I have also drawn five months Pay, for the Officers & three Months Pay for the Soldiers, belonging to the Pennsylvania & Jersey Regiments, who have return’d with me from Canada. I enlcose the account that Stoppages may be made in the Regimts to which they belong.
I have made myself liable for the Goods supply’d by Mr Freeman, to Messrs Meredith4 & Clymer of this City, and must request that you will order the Bills to be Paid, that I may be released From that obligation. I have the Honor to be Yr Excellency’s Most obt Hble Servant
ALS, DLC:GW. The cover of this letter is addressed: “To His Excellency General Washington King’s-Bridge.” The docket in Robert Hanson Harrison’s writing reads: “Genl Thompson’s Letter 5 Octo. 1776 received not before 8 July 1777. Ansd 17.” For GW’s reply, see his letter to Thompson of 17 July 1777 (DLC:GW).

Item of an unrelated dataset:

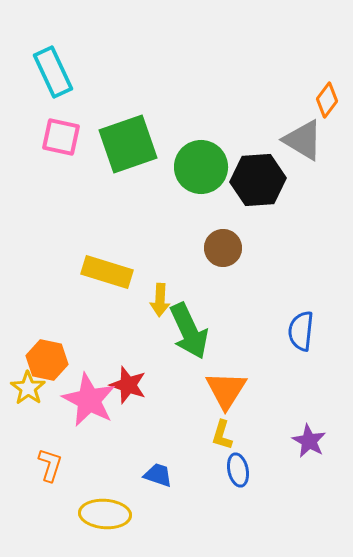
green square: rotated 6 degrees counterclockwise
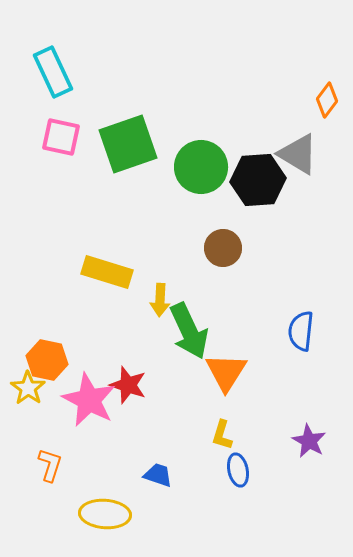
gray triangle: moved 5 px left, 14 px down
orange triangle: moved 18 px up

1. Francis Nichols (1737–1812) of Pottstown, Pa., was a second lieutenant in Capt. William Hendricks’s company of Thompson’s Pennsylvania rifle regiment when he was captured at Quebec on 31 Dec. 1775. Named a captain in the 9th Pennsylvania Regiment in December 1776, Nichols became major of that regiment the following February and served until he resigned in May 1779. Nichols later became brigadier general of the Montgomery County militia.
2. Matthew Duncan of Philadelphia went to Cambridge, Mass., in the summer of 1775 as a gentleman volunteer with the Pennsylvania riflemen, and that fall he served as a volunteer on Arnold’s expedition to Quebec, where he was captured on 31 December. Soon after his return from Canada, Duncan joined the 5th Pennsylvania Regiment, in which he had been commissioned a captain on 5 Jan. 1776, and he was taken prisoner with that regiment at Fort Washington on 16 November.

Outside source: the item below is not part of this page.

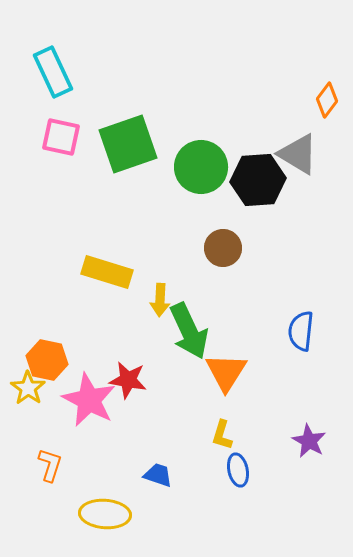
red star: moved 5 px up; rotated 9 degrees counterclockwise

3. Moses McClean (1737–1810) of York County, Pa., who was commissioned a captain in the 6th Pennsylvania Regiment on 9 Jan. 1776, was captured while fishing with several members of his regiment near Île aux Noix in June 1776. McClean was exchanged in March 1777 and subsequently became lieutenant colonel of the second battalion of the York County militia.
4. Samuel Meredith (1741–1817), a Philadelphia merchant, was appointed major of the 3d Battalion of the Philadelphia associators in 1775, and in April 1777 he became a brigadier general of the state militia. Meredith served in the Pennsylvania legislature from 1778 to 1779 and from 1781 to 1783, and during 1787 and 1788 he was a member of the Continental Congress. He served as United States treasurer from 1789 to 1801.